Voter turnout plunged below 30 per cent in Hong Kong's first district council elections since new rules introduced under Beijing's guidance effectively shut out all pro-democracy candidates, setting a record low since the former British colony returned to Chinese rule in 1997.

According to official data on Monday, 27.5 per cent of the city's 4.3 million registered voters cast ballots in Sunday's polls -- significantly less than the record 71.2 per cent who participated in the last elections held at the height of anti-government protests in 2019. The pro-democracy camp won those polls in a landslide victory, in a clear rebuke of the government's handling of the protests.

Beijing loyalists are expected to take control of the district councils after Sunday's elections, with partial returns showing big pro-government parties gaining more seats than independent candidates and smaller parties.

The district councils, which primarily handle municipal matters such as organizing construction projects and public facilities, were Hong Kong's last major political bodies mostly chosen by the public.

But under new electoral rules introduced under a Beijing order that only "patriots" should administer the city, candidates must secure endorsements from at least nine members of government-appointed committees that are mostly packed with Beijing loyalists, making it virtually impossible for any pro-democracy candidates to run.

An amendment passed in July also slashed the proportion of directly elected seats from about 90 per cent to about 20 per cent.

Many prominent pro-democracy activists have also been arrested or have fled the territory after Beijing imposed a harsh national security law in response to the 2019 protests.

Critics say the low voter turnout reflects the public sentiment toward the "patriots" only system and the government's crackdown on dissent.

The previous record low for participation in the council elections since the handover to Chinese rule was 35.8 per cent in 1999.

The electoral changes further narrowed political freedoms in the city, following a separate overhaul for the legislature in 2021. Following those changes, turnout in the last legislative election two years ago plunged to 30 per cent from 58 per cent in 2016.

Hong Kong leader John Lee on Sunday said the council elections were the "last piece of the puzzle" in implementing the principle of "patriots" administering the city.

Government officials have downplayed the turnout as a measure of the overhaul's success, but stepped up efforts to promote the polls.

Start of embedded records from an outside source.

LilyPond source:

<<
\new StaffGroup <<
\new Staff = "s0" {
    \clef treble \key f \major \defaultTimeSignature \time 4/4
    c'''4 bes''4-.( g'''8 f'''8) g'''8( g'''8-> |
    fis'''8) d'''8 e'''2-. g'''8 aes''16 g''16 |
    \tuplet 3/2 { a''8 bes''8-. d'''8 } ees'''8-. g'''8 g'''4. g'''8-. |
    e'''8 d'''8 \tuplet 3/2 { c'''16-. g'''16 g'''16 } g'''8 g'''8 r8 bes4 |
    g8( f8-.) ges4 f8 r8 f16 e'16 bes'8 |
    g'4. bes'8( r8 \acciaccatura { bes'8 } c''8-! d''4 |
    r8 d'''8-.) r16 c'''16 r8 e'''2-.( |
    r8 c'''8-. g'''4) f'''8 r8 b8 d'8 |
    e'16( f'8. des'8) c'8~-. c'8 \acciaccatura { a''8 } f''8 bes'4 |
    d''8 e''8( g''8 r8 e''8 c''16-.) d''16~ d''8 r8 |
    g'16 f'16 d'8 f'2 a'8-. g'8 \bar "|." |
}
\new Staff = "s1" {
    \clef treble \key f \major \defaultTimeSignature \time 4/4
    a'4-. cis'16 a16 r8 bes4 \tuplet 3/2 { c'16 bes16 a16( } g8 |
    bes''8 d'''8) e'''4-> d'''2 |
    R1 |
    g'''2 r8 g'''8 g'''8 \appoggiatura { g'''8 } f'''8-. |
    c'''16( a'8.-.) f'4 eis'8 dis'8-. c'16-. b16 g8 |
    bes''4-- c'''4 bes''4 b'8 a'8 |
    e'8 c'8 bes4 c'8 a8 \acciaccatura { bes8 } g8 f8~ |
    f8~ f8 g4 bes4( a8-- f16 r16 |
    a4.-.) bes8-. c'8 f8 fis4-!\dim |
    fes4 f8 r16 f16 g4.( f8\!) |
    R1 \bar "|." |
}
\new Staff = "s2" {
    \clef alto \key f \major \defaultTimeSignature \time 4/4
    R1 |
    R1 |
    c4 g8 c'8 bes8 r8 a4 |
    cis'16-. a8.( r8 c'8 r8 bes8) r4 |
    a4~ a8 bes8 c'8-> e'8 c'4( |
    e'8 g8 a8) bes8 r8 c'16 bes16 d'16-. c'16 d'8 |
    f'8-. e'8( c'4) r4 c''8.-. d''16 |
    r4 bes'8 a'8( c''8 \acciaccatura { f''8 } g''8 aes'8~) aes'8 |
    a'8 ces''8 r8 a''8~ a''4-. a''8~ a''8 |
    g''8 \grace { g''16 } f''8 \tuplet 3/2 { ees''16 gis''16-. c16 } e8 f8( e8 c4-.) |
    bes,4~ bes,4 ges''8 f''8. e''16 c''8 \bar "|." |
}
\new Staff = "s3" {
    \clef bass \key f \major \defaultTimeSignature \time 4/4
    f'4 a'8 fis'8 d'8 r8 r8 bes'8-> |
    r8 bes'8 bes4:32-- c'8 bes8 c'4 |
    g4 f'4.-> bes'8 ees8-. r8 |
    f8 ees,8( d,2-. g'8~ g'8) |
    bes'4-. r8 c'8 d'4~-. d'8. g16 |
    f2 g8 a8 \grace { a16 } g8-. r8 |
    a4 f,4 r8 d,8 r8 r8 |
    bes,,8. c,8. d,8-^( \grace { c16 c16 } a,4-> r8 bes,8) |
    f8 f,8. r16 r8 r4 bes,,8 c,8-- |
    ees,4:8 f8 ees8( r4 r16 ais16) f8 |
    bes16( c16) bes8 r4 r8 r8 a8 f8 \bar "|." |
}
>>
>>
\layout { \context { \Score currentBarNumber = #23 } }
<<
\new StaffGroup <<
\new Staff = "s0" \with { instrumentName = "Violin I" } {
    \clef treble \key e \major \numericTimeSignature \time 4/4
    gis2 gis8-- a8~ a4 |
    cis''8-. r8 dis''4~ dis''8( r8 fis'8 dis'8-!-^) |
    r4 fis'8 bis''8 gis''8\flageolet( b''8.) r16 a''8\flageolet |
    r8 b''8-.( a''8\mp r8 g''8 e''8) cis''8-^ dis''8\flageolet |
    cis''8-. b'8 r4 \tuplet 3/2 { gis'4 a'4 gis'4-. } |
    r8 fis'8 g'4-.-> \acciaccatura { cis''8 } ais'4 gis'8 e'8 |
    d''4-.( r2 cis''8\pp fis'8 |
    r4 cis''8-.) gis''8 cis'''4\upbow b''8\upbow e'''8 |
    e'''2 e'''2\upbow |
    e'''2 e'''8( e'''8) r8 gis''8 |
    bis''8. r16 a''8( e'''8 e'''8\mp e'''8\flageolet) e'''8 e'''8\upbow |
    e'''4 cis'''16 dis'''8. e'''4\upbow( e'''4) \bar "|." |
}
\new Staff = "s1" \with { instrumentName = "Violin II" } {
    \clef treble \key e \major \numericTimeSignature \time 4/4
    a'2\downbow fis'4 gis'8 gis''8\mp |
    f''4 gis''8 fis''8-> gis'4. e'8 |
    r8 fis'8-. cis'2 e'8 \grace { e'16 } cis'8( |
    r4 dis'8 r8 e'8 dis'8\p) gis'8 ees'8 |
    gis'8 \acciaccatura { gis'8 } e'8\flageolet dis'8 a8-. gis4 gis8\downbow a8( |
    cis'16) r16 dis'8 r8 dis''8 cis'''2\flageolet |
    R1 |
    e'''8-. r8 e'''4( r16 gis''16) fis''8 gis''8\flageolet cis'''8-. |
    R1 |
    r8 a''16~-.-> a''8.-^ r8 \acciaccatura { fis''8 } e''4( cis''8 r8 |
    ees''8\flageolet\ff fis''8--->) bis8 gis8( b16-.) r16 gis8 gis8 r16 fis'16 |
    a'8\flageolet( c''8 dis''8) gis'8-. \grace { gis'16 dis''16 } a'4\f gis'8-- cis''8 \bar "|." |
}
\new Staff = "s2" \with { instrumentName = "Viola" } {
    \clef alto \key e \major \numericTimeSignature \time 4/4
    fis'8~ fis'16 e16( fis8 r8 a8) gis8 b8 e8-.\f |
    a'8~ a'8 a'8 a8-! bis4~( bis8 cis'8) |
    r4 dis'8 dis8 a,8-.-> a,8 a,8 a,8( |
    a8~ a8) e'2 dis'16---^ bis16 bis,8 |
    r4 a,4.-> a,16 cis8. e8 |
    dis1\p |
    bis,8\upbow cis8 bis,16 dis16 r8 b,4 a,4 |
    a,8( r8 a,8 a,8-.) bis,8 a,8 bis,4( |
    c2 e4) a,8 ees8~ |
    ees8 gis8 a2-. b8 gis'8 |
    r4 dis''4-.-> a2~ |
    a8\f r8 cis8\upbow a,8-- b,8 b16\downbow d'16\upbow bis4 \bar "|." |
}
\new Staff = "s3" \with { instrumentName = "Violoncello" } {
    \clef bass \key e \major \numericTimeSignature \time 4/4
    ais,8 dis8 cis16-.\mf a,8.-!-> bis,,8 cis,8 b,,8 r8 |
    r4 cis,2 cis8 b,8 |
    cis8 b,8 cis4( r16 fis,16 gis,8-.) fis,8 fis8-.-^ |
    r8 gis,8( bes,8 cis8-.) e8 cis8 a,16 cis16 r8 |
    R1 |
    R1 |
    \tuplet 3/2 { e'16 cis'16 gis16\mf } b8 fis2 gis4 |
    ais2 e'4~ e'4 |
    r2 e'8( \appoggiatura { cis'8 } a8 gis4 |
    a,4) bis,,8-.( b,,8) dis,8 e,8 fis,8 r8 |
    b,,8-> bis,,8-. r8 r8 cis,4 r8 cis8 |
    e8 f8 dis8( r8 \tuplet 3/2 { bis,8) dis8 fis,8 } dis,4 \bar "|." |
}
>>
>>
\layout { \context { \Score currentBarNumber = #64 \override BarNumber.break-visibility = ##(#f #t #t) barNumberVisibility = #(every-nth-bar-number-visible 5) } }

Lee's administration held carnivals, an outdoor concert and offered free admission to some museums to encourage voting.

Sunday's elections were extended by 1 1/2 hours because of the failure of the electronic voter registration system. Multiple politicians said the glitch would affect their chances of winning because some residents gave up voting before authorities implemented a contingency plan.

David Lok, chairman of the Electoral Affairs Commission, refused to comment on the turnout and said it was unclear whether some voters were unable to cast ballots due to the system failure.

"I can't rule out this possibility," he said. "If they can't vote due to our errors, I feel remorseful."